Your objective. Search the records below for the string "American", and report each line that contains it.

[Dataset entries]
---------------

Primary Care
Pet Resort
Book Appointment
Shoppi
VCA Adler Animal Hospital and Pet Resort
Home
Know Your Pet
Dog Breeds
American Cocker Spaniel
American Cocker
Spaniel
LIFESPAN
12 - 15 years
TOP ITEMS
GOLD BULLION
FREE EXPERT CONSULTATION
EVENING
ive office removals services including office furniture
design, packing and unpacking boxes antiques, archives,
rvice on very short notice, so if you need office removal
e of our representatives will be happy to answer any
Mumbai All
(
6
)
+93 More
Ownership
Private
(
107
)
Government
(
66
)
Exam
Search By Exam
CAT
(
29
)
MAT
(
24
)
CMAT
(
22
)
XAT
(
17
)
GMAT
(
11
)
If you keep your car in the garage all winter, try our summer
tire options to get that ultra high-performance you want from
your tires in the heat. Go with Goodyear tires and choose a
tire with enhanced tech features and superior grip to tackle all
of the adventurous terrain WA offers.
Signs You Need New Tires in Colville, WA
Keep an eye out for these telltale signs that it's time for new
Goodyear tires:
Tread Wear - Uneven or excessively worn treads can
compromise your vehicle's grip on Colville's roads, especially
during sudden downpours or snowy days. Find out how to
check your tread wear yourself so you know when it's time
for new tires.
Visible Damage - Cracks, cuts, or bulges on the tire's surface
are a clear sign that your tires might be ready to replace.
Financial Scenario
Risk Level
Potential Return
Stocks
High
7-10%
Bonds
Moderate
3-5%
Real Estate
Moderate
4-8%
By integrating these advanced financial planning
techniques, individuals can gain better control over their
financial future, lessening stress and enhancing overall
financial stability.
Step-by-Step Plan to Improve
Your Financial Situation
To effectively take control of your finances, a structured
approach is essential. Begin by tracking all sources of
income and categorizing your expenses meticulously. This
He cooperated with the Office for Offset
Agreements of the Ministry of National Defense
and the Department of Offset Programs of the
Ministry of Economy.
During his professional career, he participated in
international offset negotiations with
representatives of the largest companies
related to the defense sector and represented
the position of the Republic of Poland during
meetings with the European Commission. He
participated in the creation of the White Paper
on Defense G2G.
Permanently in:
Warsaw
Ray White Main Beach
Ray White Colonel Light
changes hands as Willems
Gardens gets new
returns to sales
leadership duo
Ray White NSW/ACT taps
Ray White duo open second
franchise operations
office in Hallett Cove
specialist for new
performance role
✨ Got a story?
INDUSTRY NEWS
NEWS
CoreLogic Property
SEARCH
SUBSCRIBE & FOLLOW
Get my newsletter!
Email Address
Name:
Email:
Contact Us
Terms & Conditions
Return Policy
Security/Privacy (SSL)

---------------

Exercise solution.
American Cocker Spaniel
American Cocker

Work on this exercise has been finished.